Eine preislich angepasste Hypothek bietet sowohl dem Käufer als auch dem Kreditgeber Vorteile. Der Eigenheimkäufer kann davon profitieren, seinen Zinssatz während der Laufzeit des Darlehens konstant niedrig zu halten. Diese Niedrigzinskonstanz hilft, die Hypothek in allen Phasen erschwinglich zu machen.

Da der Kreditgeber die erwarteten Inflationssteigerungen nicht im Voraus in die Hypothekenstruktur einbezieht, beginnt der Kreditnehmer mit einem niedrigeren Zinssatz und niedrigeren monatlichen Hypothekenzahlungen als bei vielen herkömmlichen Hypotheken. Außerdem muss sich der Kreditnehmer später nicht mit einem plötzlichen erheblichen Anstieg der Hypothekendarlehen herumschlagen, da der Kreditgeber den Kreditzinssatz nie erhöhen wird.

Der Kreditgeber profitiert davon, dass er den Kreditsaldo aufgrund von Inflationssteigerungen erhöhen kann. Im Laufe der Zeit beeinflusst die Inflation praktisch alle Preise in einer Volkswirtschaft. Andernfalls und insbesondere bei Hypotheken, die sich über Jahrzehnte erstrecken, würde die Inflation den Wert der Hypothekenzahlungen, die der Kreditgeber vom Kreditnehmer erhält, langsam untergraben. Wenn der Wert des hypothekarischen Hauses steigt und die Schuldverschreibung unverändert bleibt, sieht der Kreditgeber weniger Gewinn aus dem Darlehen.
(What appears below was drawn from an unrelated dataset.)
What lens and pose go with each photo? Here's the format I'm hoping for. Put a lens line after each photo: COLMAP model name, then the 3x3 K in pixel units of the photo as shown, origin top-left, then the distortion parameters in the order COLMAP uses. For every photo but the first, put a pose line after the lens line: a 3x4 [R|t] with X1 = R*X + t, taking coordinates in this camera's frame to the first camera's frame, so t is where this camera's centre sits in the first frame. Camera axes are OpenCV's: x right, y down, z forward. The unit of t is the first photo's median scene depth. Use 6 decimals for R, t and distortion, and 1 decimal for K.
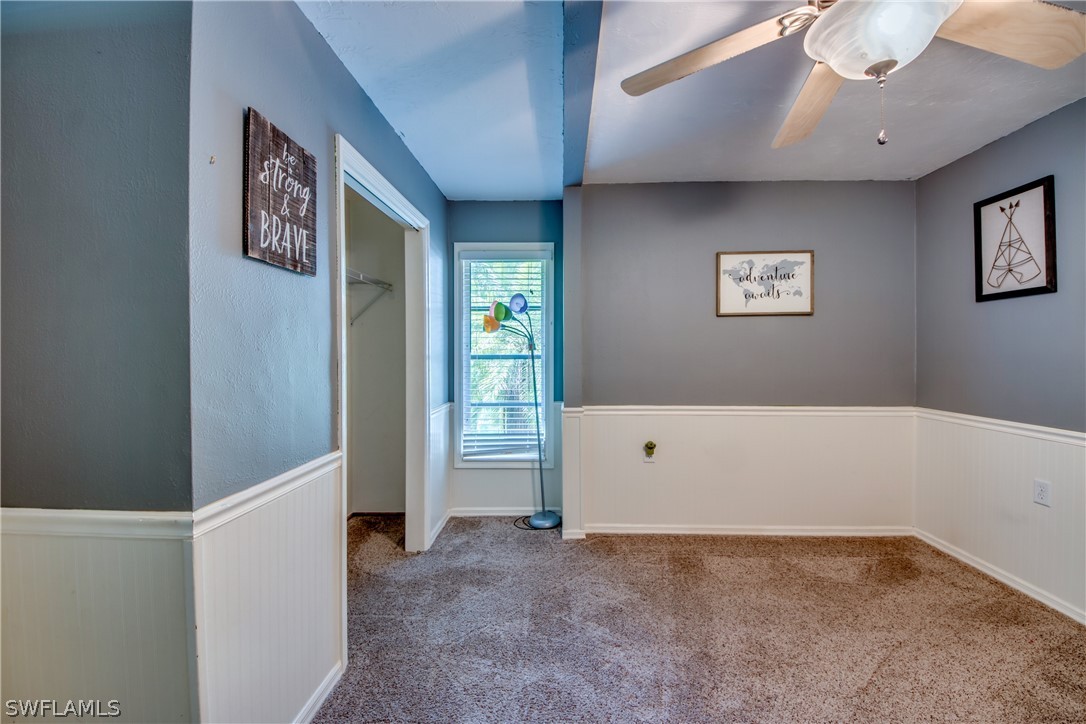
lens RADIAL K [[409.2, 0, 544.9], [0, 409.2, 367.0], [0, 0, 1]] dist [0.046848, -0.025402]
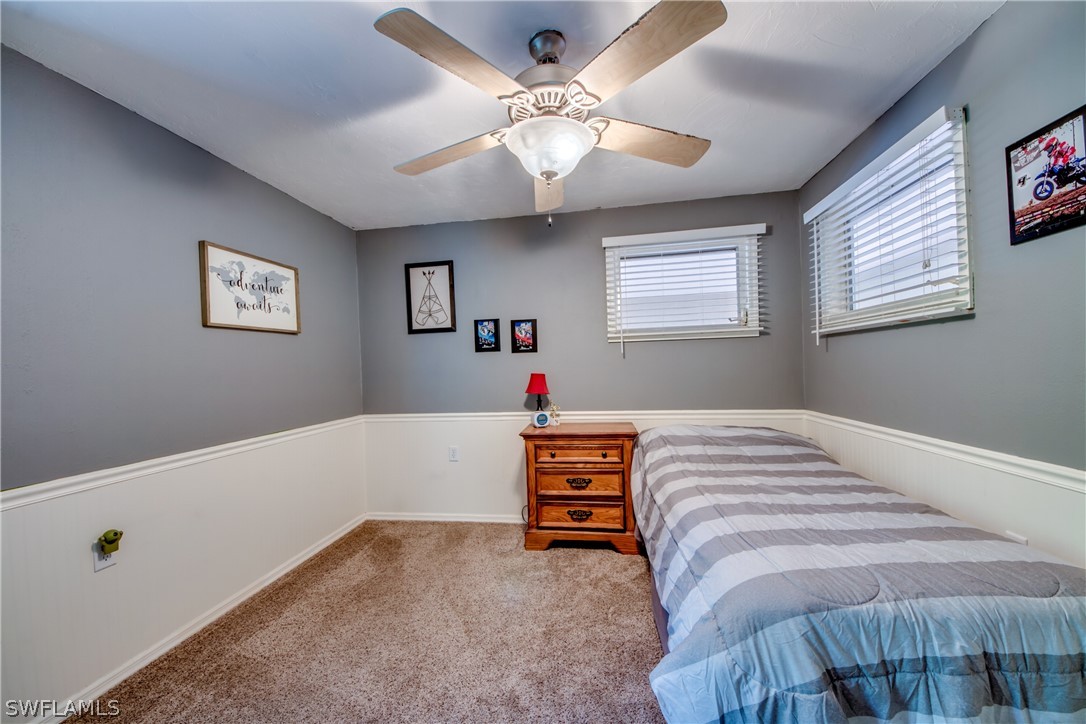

Ein Nachteil von PLAMs ist, dass Kreditnehmer weniger vorhersehbare Zahlungen haben. Immer wenn die Inflation den unbezahlten Kapitalbetrag in die Höhe treibt, wird die Bank auch die monatliche Zahlung des Kreditnehmers nach oben revidieren. Diese Änderung bedeutet, dass Hausbesitzer mit einem PLAM während der Laufzeit des Darlehens mit einer geringfügigen monatlichen Erhöhung ihrer Zahlungen rechnen müssen. Variable Hypothekenzahlungen können es Hausbesitzern erschweren, Ausgaben zu planen und zu budgetieren. Aus diesem Grund eignen sich PLAMs weniger für Kreditnehmer, die von einem festen Einkommen leben.